Mimo że znana jest już firma, która zbuduje spalarnię osadów przy oczyszczalni ścieków w Białołęce, nieuchronnie kończy się czas potrzebny do realizacji projektu. W przypadku braku finalizacji przed końcem 2010 r., przepadnie prawie 150 mln zł unijnej dotacji. Gdyby natomiast po tym terminie Warszawa nadal zrzucała ścieki do Wisły, zostaną odwieszone unijne kary za zanieczyszczanie środowiska, które mogą sięgnąć nawet 1,5 mld zł.
 
W przetargu na spalarnię konkurowały między sobą konsorcjum skupione wokół Mostostalu Warszawa oraz konsorcjum firm pod przewodnictwem krakowskiej spółki Veolia Water Systems. Miejskie Przedsiębiorstwo Wodociągów i Kanalizacji powierzyło inwestycję tej ostatniej. Kontrakt szacowany jest na ponad 420 mln zł.

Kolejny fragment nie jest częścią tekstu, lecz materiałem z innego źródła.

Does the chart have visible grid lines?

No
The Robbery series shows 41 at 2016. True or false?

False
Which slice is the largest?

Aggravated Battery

Z powodu wyścigu z czasem, w przypadku gdy Mostostal nie odwoła się, umowa z Veolią ma być podpisana w ciągu miesiąca. Na budowę spalarni Warszawa dostanie z unijnego Funduszu Spójności ponad 140 mln zł. Jak podaje Gazeta Wyborcza w 2005 r. szacowano, że pokryje to dwie trzecie inwestycji, teraz wiadomo, że dotacja wystarczy tylko na jedną trzecią kosztów. Pieniądze otrzymają pod warunkiem, że wszystko będzie gotowe przed końcem 2010 r.

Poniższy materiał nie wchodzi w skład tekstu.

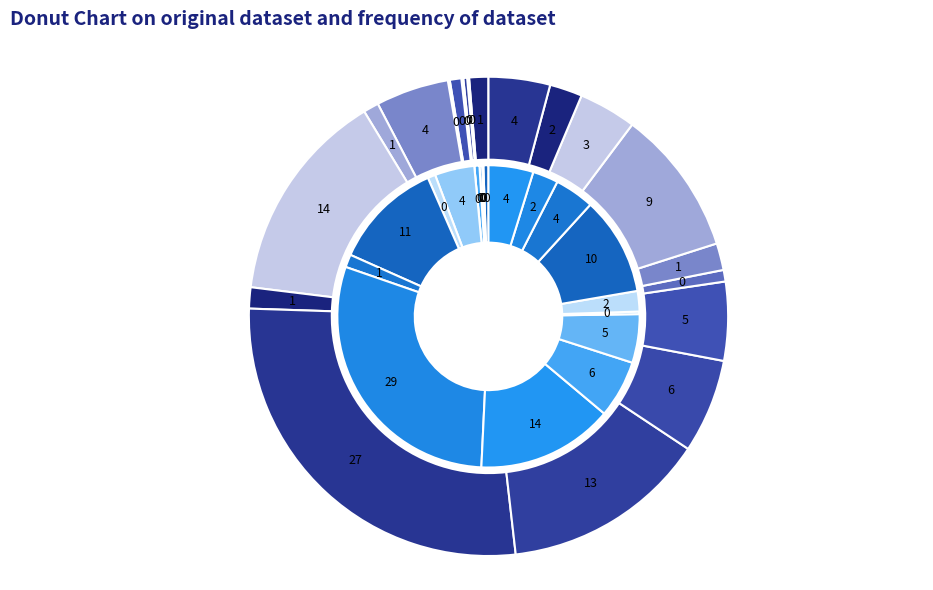

Rank the series by their maximum value, from highest to lowest.

A2022001, A2021001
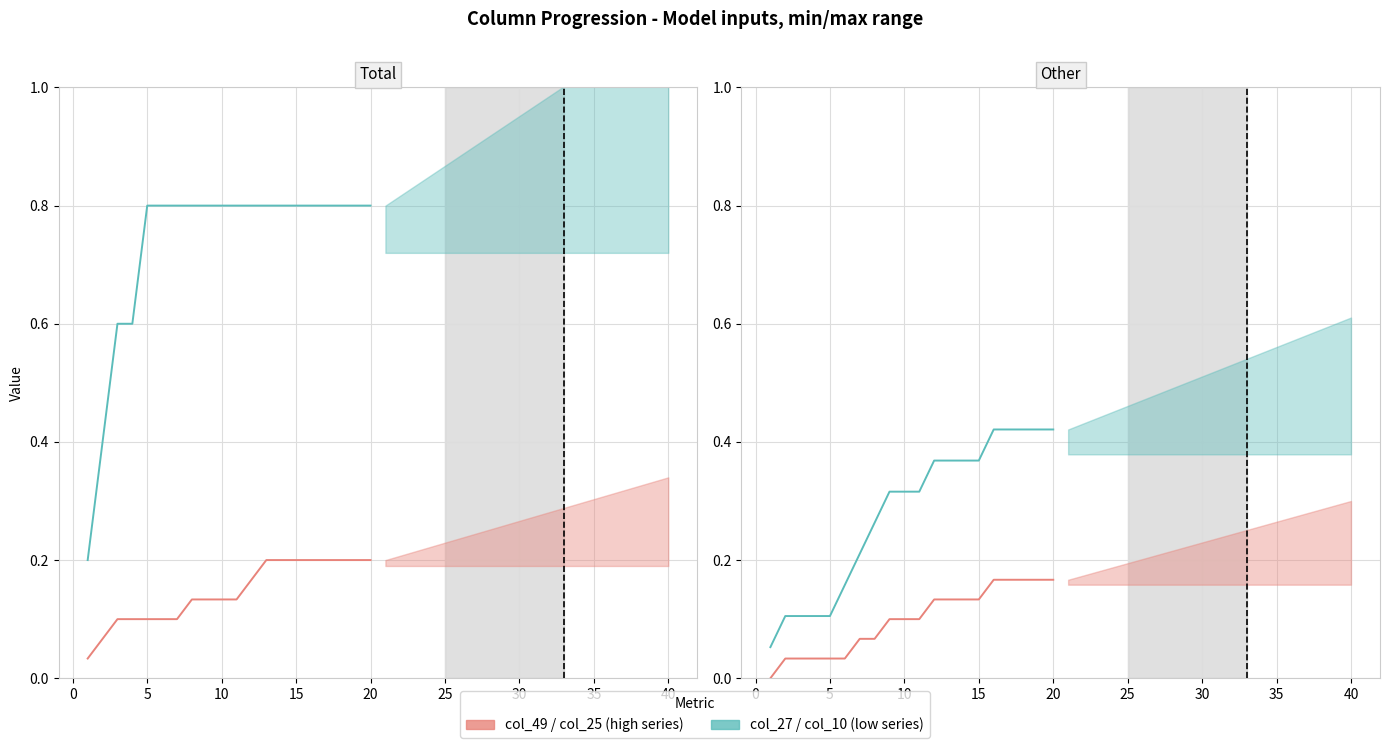

Which category has the highest value in the col_27 series?

5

Obecnie trwa wytyczanie projektów poszczególnych elementów ciągu technologicznego. Na jesień planowany jest początek rozbiórki nieużywanych budynków oczyszczalni, na których miejscu powstaną nowe obiekty. Kolejnym elementem modernizacji Czajki będzie budowa kolektora pod dnem Wisły. Data ogłoszenia przetargu na tę inwestycję nie jest jeszcze podana.